FDA approves sofpironium (Sofdra) as first and only chemical entity for primary axillary hyperhidrosis

It is now the first and only chemical entity approved for this indication.

Approval for sofpironium, a topical anticholinergic/antimuscarinic, is based on positive phase III clinical trial results, where approximately 85% of patients showed significant improvement in hyperhidrosis symptoms. The study included over 700 patients, with around 300 participating in a 48-week safety study. No serious adverse events related to the treatment were reported, and mild to moderate adverse events were temporary.

Sofpironium is intended for once-daily use with an applicator to avoid hand contact. It has been available in Japan since 2020 as Ecclock, a 5% formulation by Botanix's partner Kaken Pharmaceutical.

Prior to the approval, the only FDA-approved topical anticholinergic for hyperhidrosis was glycopyrronium tosylate (Qbrexza), approved in 2018. Patients often avoid systemic oral anticholinergics due to unpleasant side effects, which are less frequent with the topical form.

In December 2023, Botanix announced it had resubmitted a New Drug Application (NDA) for the treatment for sofpironium following a setback in September 2023 when the FDA identified an issue with its Instructions for Use (IFU). The revised IFU and NDA were submitted after a successful human factors validation study confirmed patient comprehension of the new instructions.

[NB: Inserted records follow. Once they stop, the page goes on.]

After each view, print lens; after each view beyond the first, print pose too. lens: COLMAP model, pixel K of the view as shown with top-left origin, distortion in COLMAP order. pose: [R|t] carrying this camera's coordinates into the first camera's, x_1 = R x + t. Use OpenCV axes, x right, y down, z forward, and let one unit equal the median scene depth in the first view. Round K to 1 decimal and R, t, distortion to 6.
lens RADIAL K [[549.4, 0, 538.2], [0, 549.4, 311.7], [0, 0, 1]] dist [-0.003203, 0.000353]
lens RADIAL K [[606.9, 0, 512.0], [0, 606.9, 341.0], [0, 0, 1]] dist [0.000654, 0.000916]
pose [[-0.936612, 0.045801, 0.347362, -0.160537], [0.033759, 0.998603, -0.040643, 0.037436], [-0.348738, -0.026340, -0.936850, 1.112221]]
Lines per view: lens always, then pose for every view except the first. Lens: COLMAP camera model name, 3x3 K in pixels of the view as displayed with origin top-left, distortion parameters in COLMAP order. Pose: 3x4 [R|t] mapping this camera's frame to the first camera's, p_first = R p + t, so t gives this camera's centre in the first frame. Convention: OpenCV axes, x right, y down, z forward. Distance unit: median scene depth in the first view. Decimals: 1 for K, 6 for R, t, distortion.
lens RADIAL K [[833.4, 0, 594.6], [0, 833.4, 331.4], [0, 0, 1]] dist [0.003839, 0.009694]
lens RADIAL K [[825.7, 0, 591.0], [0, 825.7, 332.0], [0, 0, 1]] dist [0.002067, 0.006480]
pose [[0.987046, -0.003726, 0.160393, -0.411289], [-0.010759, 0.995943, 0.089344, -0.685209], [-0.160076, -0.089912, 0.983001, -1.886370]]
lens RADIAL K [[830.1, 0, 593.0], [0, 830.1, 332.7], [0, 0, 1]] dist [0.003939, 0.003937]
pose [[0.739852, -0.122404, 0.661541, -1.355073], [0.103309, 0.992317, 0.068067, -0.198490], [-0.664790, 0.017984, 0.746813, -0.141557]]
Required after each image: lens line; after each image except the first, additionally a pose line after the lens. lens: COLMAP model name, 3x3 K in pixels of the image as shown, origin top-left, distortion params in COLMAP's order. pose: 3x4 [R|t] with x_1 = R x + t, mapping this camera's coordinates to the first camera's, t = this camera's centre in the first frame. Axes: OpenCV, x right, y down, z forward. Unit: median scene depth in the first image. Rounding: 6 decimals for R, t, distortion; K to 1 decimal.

Hyperhidrosis is a debilitating, life-altering medical condition where a person sweats beyond what is physiologically required for thermoregulation of the body. More than 15 million people, or 4.8% of the population of the United States, and 12.76% of the population in Japan, are believed to suffer from hyperhidrosis. Primary axillary (underarm) hyperhidrosis is the targeted first indication for sofpironium bromide and is the most common site of occurrence of hyperhidrosis, affecting an estimated 65% of patients with hyperhidrosis in the United States.